You can see above my tomato plant has grown quite a bit in just four weeks and I have pumpkin growing in the foreground ( I realize that we sowed the pumpkin seedlings too early and will probably have pumpkins this summer, but the kids were so excited to grow some right now).
Now, come see the garden at just six weeks after sowing the seeds.  I must admit, that I am a little bit proud of our garden 🙂
 
The corn is now taller then the fence and I can see the corn flower starting to emerge.  
Our single tomato plant is growing so beautifully and produces quite a few tomatoes for us.  I will be planting a lot more tomato plants next time – maybe give each of the kids their own plant.
Our climate is ideal for growing watermelon and I cannot wait to see the flowers start to appear on our watermelon plants.
 
The  flowers are starting to appear on our cucumber plants.
I love the large leaves of the pumpkin plant.
My tiny oregano plant is starting to look more like a little plant then just a couple of leaves.  *This is a macro-view and the plant is actually still quite small.
You can tell that I have already started to use some of my basil 🙂
My sunflowers are starting to grow tall.
And I can see that flowers are almost ready to appear….
Some years, it seems that we go straight from winter into summer and skip over spring.  But this year, we have had a lovely spring, but now that temperatures are climbing into the 90’s, I have covered some of the garden in shade cloth (the corn are too tall and do not require shade).  This helps to protect the leaves and vegetables from becoming sunburned.  

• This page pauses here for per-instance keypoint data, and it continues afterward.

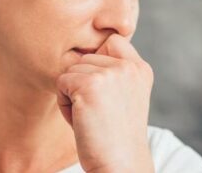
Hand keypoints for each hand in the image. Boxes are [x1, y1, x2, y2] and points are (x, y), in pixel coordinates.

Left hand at [55, 34, 154, 172]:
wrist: (120, 164)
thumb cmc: (115, 137)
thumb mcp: (125, 97)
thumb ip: (114, 73)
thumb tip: (81, 53)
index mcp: (141, 69)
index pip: (112, 41)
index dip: (100, 61)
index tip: (104, 91)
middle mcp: (128, 67)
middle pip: (86, 57)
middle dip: (83, 83)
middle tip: (98, 112)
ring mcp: (109, 74)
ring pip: (71, 70)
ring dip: (72, 94)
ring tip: (91, 117)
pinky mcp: (89, 85)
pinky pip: (61, 83)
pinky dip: (64, 104)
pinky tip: (82, 120)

My daughter, Ruthie, is so proud of our little garden and made me a sign for the garden for Mother’s Day.  She cut it out of wood (with her dad’s help) and painted it for me.

Thank you so much for letting me show you how our garden is growing.   

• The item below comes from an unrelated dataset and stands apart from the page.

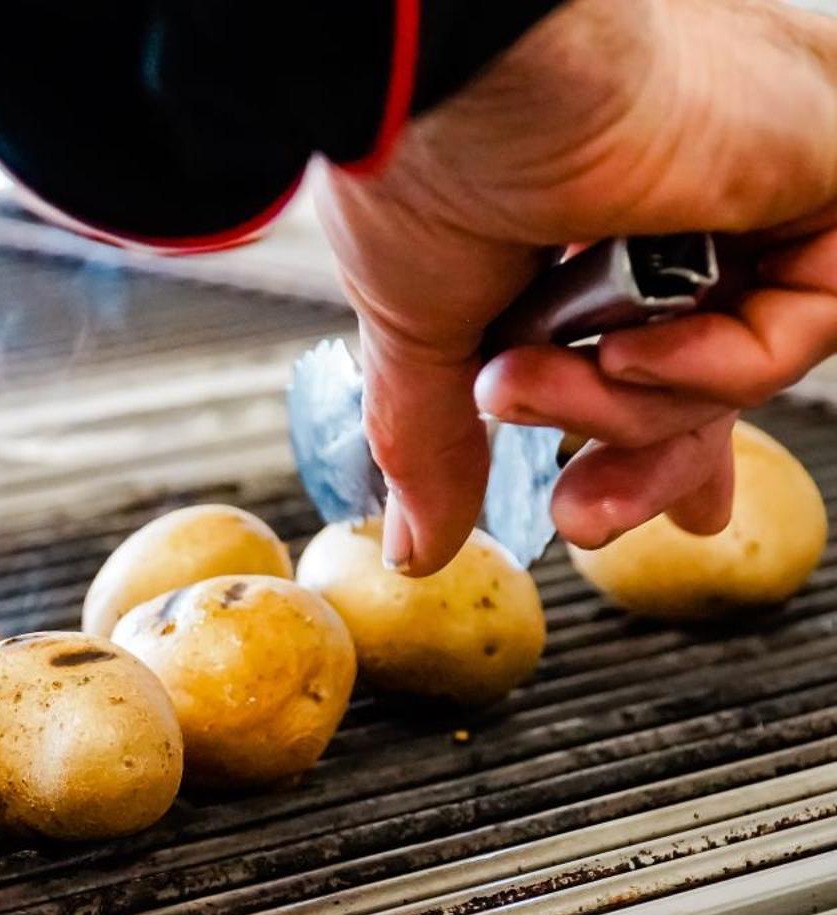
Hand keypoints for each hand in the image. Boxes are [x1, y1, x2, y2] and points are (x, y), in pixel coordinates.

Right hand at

I will post another update soon, probably as soon as I see some flowers.

Have a great day!
There is so much beauty as you look closely as the flower of the sun begins to unfurl it’s petals.
 
A Sunflower slowly begins to unfurl it’s petals, eager to face the sun.
 
Now completely open, the Sunflower embraces the desert sun.
These two beautiful photos were taken by my nephew, Mr. Green Jeans, who is the resident vegetable grower at “The Refuge”.